The Krka National Park is located entirely within the territory of Šibenik-Knin County and encompasses an area of 109 square kilometers along the Krka River: two kilometers downriver from Knin to Skradin and the lower part of the river Čikola. The Krka National Park is a spacious, largely unchanged region of exceptional and multifaceted natural value, and includes one or more preserved or insignificantly altered ecosystems.
The Krka National Park belongs to the Southern European (Mediterranean and sub-Mediterranean) region. Due to its special position and the mosaic distribution of various types of habitats, it is characterized by exceptionally rich and varied flora and fauna.
Eight hundred and sixty species and subspecies of plants have been identified within the territory of the Krka National Park, including several endemic Illyrian-Adriatic species.
Eighteen species of fish inhabit the Krka River, among which ten are endemic, making the Krka a natural landmark of the highest category. Brown trout and Dalmatian Barbelgudgeon are a couple of fish that can be found in the ecosystem.
Patches of reeds, lakes formed along part of the river and swamped meadows abound in amphibians and birds, while thickets and stone quarries are home to reptiles.
The abundance of various species of birds (222), the structure of the bird communities and the great significance of the Krka for spring and autumn migrations make it among the ornithologically most valuable regions of Europe. There are numerous carnivorous birds in the area, notable ones are: Osprey, Short-toed Eagle, Golden Eagle, Bonelli’s Eagle, Lanner Falcon and the Peregrine Falcon. Other birds of interest are Eurasian Eagle-owl, European Bee-eater and Griffon Vulture.
Among mammals, there are 18 species of bats, which are generally endangered or near extinction in the rest of Europe, Long-fingered Bat, the Daubenton’s Bat, and the threatened European Otter.
A ria is the mouth of a river that flows into the sea, created by the submergence of the riverbed after the rise of the Adriatic sea level for 135 metres after the last quaternary glaciation. In the ria of the Krka River, seawater extends to the base of Skradinski buk. The ria of the Krka River is 23.5 kilometers in length.

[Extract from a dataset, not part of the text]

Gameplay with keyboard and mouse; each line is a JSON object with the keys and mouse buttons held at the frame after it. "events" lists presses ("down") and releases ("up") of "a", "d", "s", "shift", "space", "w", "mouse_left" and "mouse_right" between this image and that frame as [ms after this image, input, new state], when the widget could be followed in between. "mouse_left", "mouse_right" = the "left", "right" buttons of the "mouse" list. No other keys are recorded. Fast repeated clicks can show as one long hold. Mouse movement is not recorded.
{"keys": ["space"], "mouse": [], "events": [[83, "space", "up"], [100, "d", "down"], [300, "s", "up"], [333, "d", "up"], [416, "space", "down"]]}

This ria is considered an exceptional phenomenon, due to its lack of pollution and biological vitality. It is an area rich in shellfish, freshwater fish and saltwater fish.
Krka National Park Tourism
When you are at the Krka National Park there are several places of interest. The attractions and facilities available are various footpaths, sightseeing tours and presentations, boat trips, souvenir shops, a museum, and restaurants. There are also several archeological remains of unpreserved fortresses in the park’s vicinity dating back to as far as the roman times. They are Čučevo, Nečven, Bogočin, Ključica and Burnum.